The trailing edge of an airplane wing is a good example of the need for simultaneous optimization of point-to-geometric shape relationships for spatial transformations. To efficiently manufacture optimal airplane wings, we need to optimize the position of the fittings that hold the trailing edge control surfaces relative to one another, and relative to the wing as a whole. Point measurements made of the control surface hinge line fittings have tight requirements normal to their design hinge line, while their position along the line is not as critical.
Measurements made on the spar’s web surface (the primary structure that holds the hinge fittings) have tight requirements normal to the design surface, but are not generally constrained on their position on the web surface. Measurements of the hole locations in the spar’s web that are used to rivet the hinge line fitting to the spar have known positions on the surface, while their distance normal to surface may not be critical. This is because the holes go all the way through the web structure; meaning the hole location on the surface is important, not the depth of the hole.

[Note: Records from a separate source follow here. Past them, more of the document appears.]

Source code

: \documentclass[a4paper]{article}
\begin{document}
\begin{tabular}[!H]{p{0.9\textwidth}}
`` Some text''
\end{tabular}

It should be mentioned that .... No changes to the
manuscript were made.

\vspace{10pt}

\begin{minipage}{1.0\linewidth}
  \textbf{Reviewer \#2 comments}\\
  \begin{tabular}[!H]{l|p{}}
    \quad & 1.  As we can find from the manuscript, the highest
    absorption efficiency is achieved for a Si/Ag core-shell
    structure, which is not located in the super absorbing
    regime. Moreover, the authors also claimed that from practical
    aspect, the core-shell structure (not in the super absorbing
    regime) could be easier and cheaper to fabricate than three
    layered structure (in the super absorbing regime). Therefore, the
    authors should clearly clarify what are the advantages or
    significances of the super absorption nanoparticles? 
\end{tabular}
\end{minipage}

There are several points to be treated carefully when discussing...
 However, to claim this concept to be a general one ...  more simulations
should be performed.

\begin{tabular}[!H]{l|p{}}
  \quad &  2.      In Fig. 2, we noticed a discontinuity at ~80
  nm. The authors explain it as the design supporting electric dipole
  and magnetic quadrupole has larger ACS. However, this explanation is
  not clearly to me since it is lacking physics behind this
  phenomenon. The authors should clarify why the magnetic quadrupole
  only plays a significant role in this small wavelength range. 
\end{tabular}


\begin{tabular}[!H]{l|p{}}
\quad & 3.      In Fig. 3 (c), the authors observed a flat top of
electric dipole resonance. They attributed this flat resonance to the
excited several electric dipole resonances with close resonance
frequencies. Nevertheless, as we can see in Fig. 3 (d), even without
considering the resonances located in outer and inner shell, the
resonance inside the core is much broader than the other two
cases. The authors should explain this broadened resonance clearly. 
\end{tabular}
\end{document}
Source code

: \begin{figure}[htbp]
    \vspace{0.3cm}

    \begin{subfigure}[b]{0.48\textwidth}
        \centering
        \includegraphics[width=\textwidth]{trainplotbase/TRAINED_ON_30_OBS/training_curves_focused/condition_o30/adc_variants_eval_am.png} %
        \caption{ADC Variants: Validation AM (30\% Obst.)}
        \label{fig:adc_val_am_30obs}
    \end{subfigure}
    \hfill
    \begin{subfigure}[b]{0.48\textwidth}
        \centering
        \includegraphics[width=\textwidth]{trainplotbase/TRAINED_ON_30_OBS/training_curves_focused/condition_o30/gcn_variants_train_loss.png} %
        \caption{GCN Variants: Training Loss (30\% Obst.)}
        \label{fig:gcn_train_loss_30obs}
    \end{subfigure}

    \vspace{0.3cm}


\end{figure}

In this case, at least three points to geometry relationships should be created:
- First, the group of hinge line measurements should be constrained to their design hinge lines in the first relationship.
- A second relationship should capture the distance between the web surface measurements and the web’s design surface.
- The third relationship should hold the distance between the measurements of the holes to each hole’s design centerline.
Typically, control surface hinge line design requirements are tighter than web surface or rivet hole location tolerances. Therefore, the hinge line relationships should be considered more important and given a higher weight relative to the other relationships.
The best orientation of the measurements of the real part to the design geometry can be found by simultaneously optimizing the measured points against the constraints defined by the relationships. The optimization will yield the best spatial transformation between the measured point’s current position and the new position that minimizes the relationships and helps produce the best wing.